One of the most famous buildings on the Stillwater skyline is the Commander Elevator. It rises majestically from the cityscape as one of the tallest buildings in downtown. Even with all the photographs taken of it and the inspiration it gives artists, this building, like many others in downtown, was nearly torn down.

The elevator was originally built in 1898 by the Woodward Elevator Company, the elevator and scale house was first at the corner of Main and Nelson Street, but was moved to its present site in 1904. A flourmill was built on the old site. An overhead spout connected the two and both were operated by the Minnesota Four Mill Company until 1908.

The mill passed into the hands of Fred Luchsinger and then became the property of the Big Diamond Milling Company. Later the Dibble Grain and Elevator Company, and then the Empire Milling Company owned the building. The Commander Company purchased the elevator in 1919, which operated it until 1961 when G.T.A. bought out all Commander elevators.

The name “Commander” stuck with the elevator and is still known as that today. Harvest States Co-op ran the elevator until March 1, 1986 when the last load of feed was ground in the mill, and the Co-op did not renew its lease.

A retail feed store continued to operate out of the retail space, but the elevator was now empty, gathering dust and pigeons with no other outlook than to someday be torn down. However, architect Michael McGuire had some dreams and plans for the unused structure. He wanted at first to remodel the building into a combination retail store, apartment and office building. Plans were presented to the Stillwater Planning Commission in April 1988 and although there were concerns about flooding, parking and handicap access, the Commission passed the plans on to the City Council. McGuire stated in the Stillwater Gazette of April 28, 1988 “the elevator is an important landmark in downtown Stillwater, and some way should be found to preserve it.”

In the summer of 1993, a way to preserve the integrity of the elevator came about that maybe even McGuire never could imagine. After more discussion about the structure, Deb Asch of P.J. Outterfitters thought that a climbing wall constructed within the elevator would be practical and useful for the outdoorsmen that need a place to practice rock climbing. The Stillwater City Council approved the plans and construction was underway.
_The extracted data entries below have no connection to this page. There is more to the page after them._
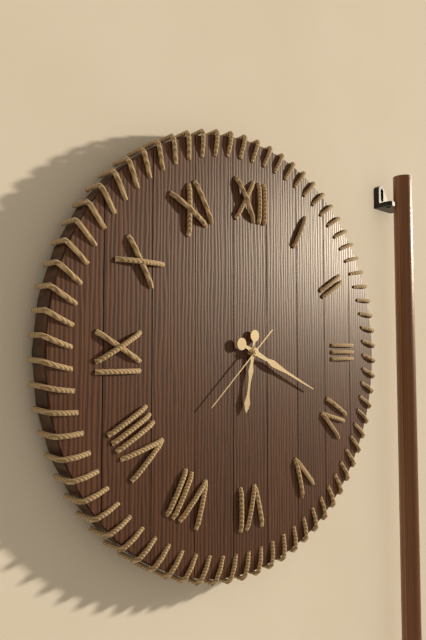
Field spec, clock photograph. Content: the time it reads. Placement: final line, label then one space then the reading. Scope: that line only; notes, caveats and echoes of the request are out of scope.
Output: 6:19:38
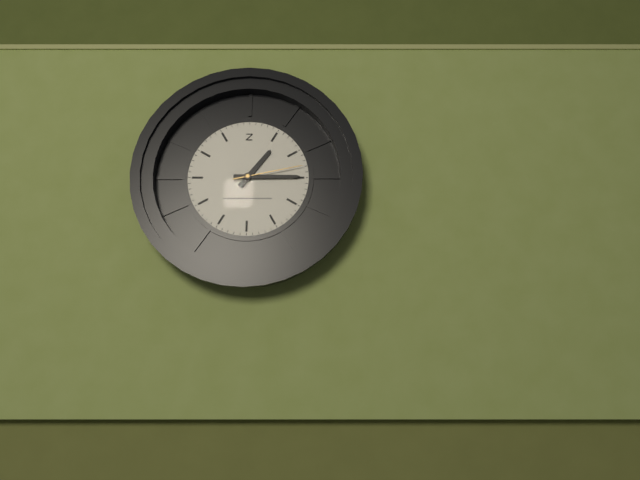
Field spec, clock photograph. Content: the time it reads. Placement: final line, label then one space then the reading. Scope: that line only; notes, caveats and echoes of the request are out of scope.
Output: 1:15:13
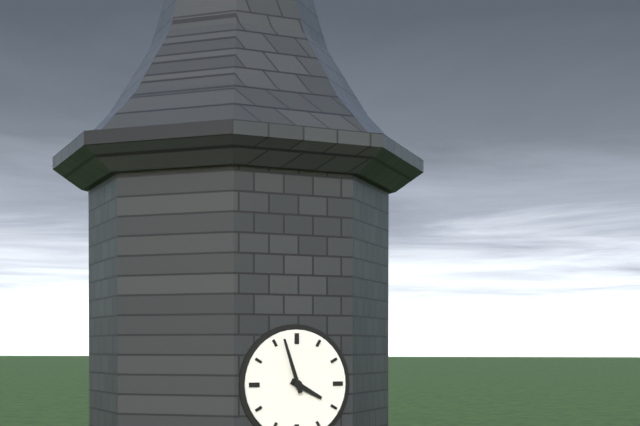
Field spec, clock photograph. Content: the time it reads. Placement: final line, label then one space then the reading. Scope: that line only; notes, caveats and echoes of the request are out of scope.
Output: 3:57
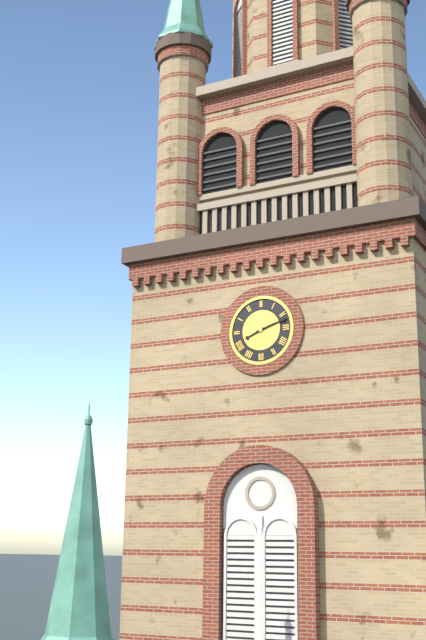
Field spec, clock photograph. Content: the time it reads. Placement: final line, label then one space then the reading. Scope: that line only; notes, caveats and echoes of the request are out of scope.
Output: 8:12
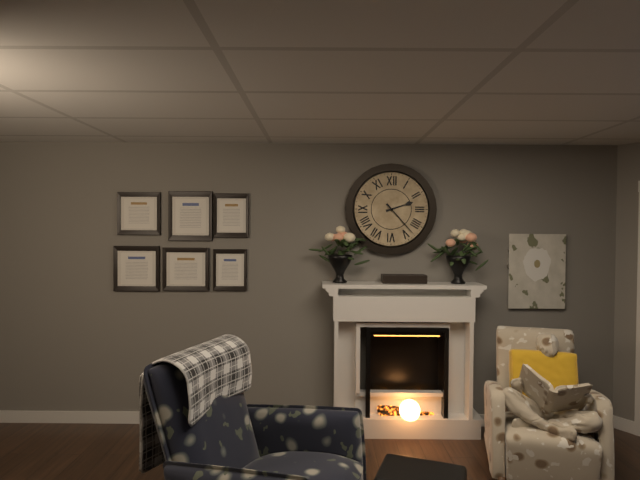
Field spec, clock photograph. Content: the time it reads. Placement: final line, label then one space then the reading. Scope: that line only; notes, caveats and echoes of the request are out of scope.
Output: 2:23
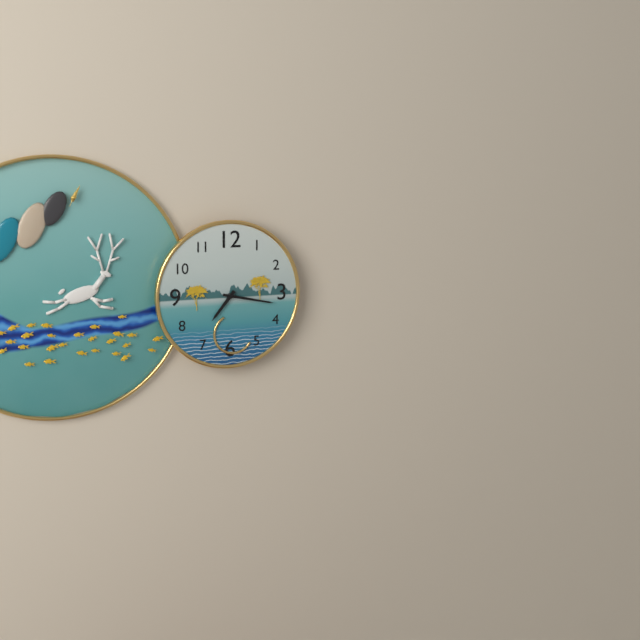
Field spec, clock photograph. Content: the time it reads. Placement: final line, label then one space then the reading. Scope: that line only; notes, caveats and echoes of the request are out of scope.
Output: 7:17
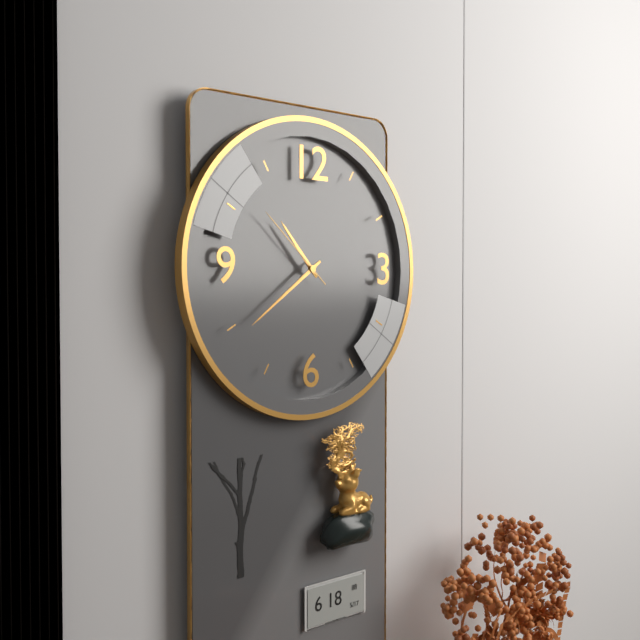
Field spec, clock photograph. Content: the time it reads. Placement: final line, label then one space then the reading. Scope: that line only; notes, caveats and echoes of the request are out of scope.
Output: 10:39:52
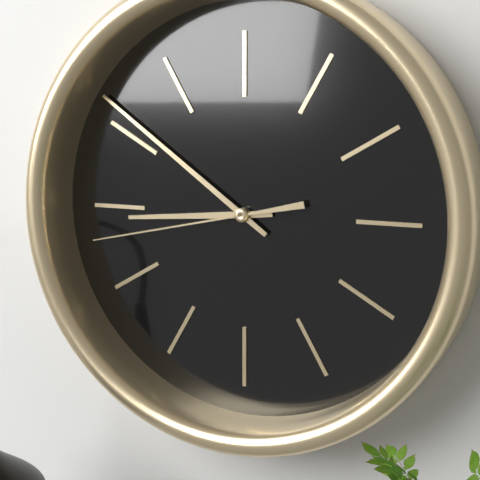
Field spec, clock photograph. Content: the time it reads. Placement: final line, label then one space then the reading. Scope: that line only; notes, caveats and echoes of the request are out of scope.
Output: 8:51:43
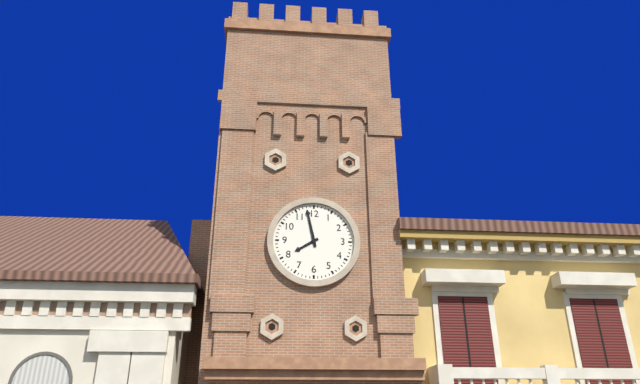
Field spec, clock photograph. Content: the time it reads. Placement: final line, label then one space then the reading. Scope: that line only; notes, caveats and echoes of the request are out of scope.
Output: 7:58
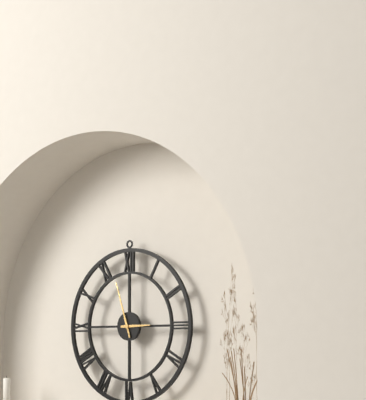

A short time later the climbing walls were done and the building has kept its historical integrity on the exterior while being about to adapt to a new use and function on the interior. The Commander Elevator has become one of the symbols of the reuse of historical buildings that in the past would have been torn down and made into another parking lot.

Writer Meg Heaton wrote an article about the elevator. In it, she wrote of the elevator as “one end of a set of bookends that holds downtown together. At the north end are the Old State prison and the Staples lumber mill. At the south end is the Commander, and with the River on the east and the North and South Hills on the west, we should hold in there pretty well for a long time to come.”

Brent Peterson is the Executive Director of the Washington County Historical Society.